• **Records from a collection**
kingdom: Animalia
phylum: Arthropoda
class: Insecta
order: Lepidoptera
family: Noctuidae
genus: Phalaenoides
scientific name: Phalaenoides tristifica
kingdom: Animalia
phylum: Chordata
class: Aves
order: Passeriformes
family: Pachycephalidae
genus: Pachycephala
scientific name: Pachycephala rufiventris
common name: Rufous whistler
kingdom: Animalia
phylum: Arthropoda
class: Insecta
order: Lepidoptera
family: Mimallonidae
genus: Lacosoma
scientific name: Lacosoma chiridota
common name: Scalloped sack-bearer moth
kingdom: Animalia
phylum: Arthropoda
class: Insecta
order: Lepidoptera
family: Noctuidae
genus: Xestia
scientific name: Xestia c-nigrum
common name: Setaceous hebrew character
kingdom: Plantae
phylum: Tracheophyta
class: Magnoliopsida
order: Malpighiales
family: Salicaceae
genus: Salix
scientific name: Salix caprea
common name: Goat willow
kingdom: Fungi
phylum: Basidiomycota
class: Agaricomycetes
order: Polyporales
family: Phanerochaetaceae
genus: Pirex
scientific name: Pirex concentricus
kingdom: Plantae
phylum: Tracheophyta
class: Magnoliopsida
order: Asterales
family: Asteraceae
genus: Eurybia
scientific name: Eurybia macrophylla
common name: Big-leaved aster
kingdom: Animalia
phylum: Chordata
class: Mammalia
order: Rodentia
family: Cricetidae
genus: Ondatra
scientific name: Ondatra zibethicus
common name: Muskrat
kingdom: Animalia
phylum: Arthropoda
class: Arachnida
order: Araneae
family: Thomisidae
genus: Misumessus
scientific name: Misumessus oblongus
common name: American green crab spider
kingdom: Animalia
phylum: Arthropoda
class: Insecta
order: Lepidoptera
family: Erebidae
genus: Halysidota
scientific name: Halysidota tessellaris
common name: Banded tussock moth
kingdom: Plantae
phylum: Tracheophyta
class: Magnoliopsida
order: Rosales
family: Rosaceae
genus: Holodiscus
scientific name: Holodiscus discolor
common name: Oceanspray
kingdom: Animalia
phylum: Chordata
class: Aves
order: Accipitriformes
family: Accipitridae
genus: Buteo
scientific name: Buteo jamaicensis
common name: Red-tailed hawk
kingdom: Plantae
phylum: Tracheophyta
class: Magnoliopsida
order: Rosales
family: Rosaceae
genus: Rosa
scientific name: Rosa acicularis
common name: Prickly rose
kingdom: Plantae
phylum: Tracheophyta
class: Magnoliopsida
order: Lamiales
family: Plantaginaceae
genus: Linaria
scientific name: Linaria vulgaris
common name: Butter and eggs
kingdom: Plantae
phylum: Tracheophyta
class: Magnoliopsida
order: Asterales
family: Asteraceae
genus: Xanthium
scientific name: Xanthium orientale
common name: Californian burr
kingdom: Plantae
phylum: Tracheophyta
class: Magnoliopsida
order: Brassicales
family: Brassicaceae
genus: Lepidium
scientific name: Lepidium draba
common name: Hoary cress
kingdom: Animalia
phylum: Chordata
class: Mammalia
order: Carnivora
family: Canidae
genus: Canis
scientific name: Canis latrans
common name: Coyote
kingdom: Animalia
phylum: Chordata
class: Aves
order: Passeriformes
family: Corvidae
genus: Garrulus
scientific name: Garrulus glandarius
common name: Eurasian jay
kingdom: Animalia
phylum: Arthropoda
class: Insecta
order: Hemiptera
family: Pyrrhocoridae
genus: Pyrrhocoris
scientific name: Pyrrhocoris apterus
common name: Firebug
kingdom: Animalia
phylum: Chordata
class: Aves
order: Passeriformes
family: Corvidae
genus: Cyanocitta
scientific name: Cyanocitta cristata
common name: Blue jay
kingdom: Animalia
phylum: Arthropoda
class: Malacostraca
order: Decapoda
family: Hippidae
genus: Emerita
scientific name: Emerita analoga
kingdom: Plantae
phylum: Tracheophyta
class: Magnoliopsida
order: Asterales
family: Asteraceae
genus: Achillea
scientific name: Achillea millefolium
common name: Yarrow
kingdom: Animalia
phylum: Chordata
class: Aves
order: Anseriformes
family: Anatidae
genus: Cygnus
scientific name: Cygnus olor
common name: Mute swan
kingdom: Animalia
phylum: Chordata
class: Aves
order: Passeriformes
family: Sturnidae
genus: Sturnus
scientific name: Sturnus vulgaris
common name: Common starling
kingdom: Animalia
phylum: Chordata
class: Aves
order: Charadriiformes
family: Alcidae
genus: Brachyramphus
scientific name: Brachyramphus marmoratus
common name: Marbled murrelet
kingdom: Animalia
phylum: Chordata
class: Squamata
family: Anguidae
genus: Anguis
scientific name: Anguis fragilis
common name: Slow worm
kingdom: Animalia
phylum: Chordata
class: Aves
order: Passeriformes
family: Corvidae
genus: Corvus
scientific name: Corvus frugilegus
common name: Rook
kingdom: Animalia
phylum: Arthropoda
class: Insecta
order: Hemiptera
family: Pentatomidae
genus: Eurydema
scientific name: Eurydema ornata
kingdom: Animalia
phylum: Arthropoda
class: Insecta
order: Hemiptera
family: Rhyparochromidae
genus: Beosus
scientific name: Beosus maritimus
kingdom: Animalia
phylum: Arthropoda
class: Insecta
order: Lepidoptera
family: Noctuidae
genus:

• **Goal**
Reproduce every line of the records above without changing a single character.

• **Exercise solution**
kingdom: Animalia
phylum: Arthropoda
class: Insecta
order: Lepidoptera
family: Noctuidae
genus: Phalaenoides
scientific name: Phalaenoides tristifica
kingdom: Animalia
phylum: Chordata
class: Aves
order: Passeriformes
family: Pachycephalidae
genus: Pachycephala
scientific name: Pachycephala rufiventris
common name: Rufous whistler
kingdom: Animalia
phylum: Arthropoda
class: Insecta
order: Lepidoptera
family: Mimallonidae
genus: Lacosoma
scientific name: Lacosoma chiridota
common name: Scalloped sack-bearer moth
kingdom: Animalia
phylum: Arthropoda
class: Insecta
order: Lepidoptera
family: Noctuidae
genus: Xestia
scientific name: Xestia c-nigrum
common name: Setaceous hebrew character
kingdom: Plantae
phylum: Tracheophyta
class: Magnoliopsida
order: Malpighiales
family: Salicaceae
genus: Salix
scientific name: Salix caprea
common name: Goat willow
kingdom: Fungi
phylum: Basidiomycota
class: Agaricomycetes
order: Polyporales
family: Phanerochaetaceae
genus: Pirex
scientific name: Pirex concentricus
kingdom: Plantae
phylum: Tracheophyta
class: Magnoliopsida
order: Asterales
family: Asteraceae
genus: Eurybia
scientific name: Eurybia macrophylla
common name: Big-leaved aster
kingdom: Animalia
phylum: Chordata
class: Mammalia
order: Rodentia
family: Cricetidae
genus: Ondatra
scientific name: Ondatra zibethicus
common name: Muskrat
kingdom: Animalia
phylum: Arthropoda
class: Arachnida
order: Araneae
family: Thomisidae
genus: Misumessus
scientific name: Misumessus oblongus
common name: American green crab spider
kingdom: Animalia
phylum: Arthropoda
class: Insecta
order: Lepidoptera
family: Erebidae
genus: Halysidota
scientific name: Halysidota tessellaris
common name: Banded tussock moth
kingdom: Plantae
phylum: Tracheophyta
class: Magnoliopsida
order: Rosales
family: Rosaceae
genus: Holodiscus
scientific name: Holodiscus discolor
common name: Oceanspray
kingdom: Animalia
phylum: Chordata
class: Aves
order: Accipitriformes
family: Accipitridae
genus: Buteo
scientific name: Buteo jamaicensis
common name: Red-tailed hawk
kingdom: Plantae
phylum: Tracheophyta
class: Magnoliopsida
order: Rosales
family: Rosaceae
genus: Rosa
scientific name: Rosa acicularis
common name: Prickly rose
kingdom: Plantae
phylum: Tracheophyta
class: Magnoliopsida
order: Lamiales
family: Plantaginaceae
genus: Linaria
scientific name: Linaria vulgaris
common name: Butter and eggs
kingdom: Plantae
phylum: Tracheophyta
class: Magnoliopsida
order: Asterales
family: Asteraceae
genus: Xanthium
scientific name: Xanthium orientale
common name: Californian burr
kingdom: Plantae
phylum: Tracheophyta
class: Magnoliopsida
order: Brassicales
family: Brassicaceae
genus: Lepidium
scientific name: Lepidium draba
common name: Hoary cress
kingdom: Animalia
phylum: Chordata
class: Mammalia
order: Carnivora
family: Canidae
genus: Canis
scientific name: Canis latrans
common name: Coyote
kingdom: Animalia
phylum: Chordata
class: Aves
order: Passeriformes
family: Corvidae
genus: Garrulus
scientific name: Garrulus glandarius
common name: Eurasian jay
kingdom: Animalia
phylum: Arthropoda
class: Insecta
order: Hemiptera
family: Pyrrhocoridae
genus: Pyrrhocoris
scientific name: Pyrrhocoris apterus
common name: Firebug
kingdom: Animalia
phylum: Chordata
class: Aves
order: Passeriformes
family: Corvidae
genus: Cyanocitta
scientific name: Cyanocitta cristata
common name: Blue jay
kingdom: Animalia
phylum: Arthropoda
class: Malacostraca
order: Decapoda
family: Hippidae
genus: Emerita
scientific name: Emerita analoga
kingdom: Plantae
phylum: Tracheophyta
class: Magnoliopsida
order: Asterales
family: Asteraceae
genus: Achillea
scientific name: Achillea millefolium
common name: Yarrow
kingdom: Animalia
phylum: Chordata
class: Aves
order: Anseriformes
family: Anatidae
genus: Cygnus
scientific name: Cygnus olor
common name: Mute swan
kingdom: Animalia
phylum: Chordata
class: Aves
order: Passeriformes
family: Sturnidae
genus: Sturnus
scientific name: Sturnus vulgaris
common name: Common starling
kingdom: Animalia
phylum: Chordata
class: Aves
order: Charadriiformes
family: Alcidae
genus: Brachyramphus
scientific name: Brachyramphus marmoratus
common name: Marbled murrelet
kingdom: Animalia
phylum: Chordata
class: Squamata
family: Anguidae
genus: Anguis
scientific name: Anguis fragilis
common name: Slow worm
kingdom: Animalia
phylum: Chordata
class: Aves
order: Passeriformes
family: Corvidae
genus: Corvus
scientific name: Corvus frugilegus
common name: Rook
kingdom: Animalia
phylum: Arthropoda
class: Insecta
order: Hemiptera
family: Pentatomidae
genus: Eurydema
scientific name: Eurydema ornata
kingdom: Animalia
phylum: Arthropoda
class: Insecta
order: Hemiptera
family: Rhyparochromidae
genus: Beosus
scientific name: Beosus maritimus
kingdom: Animalia
phylum: Arthropoda
class: Insecta
order: Lepidoptera
family: Noctuidae
genus:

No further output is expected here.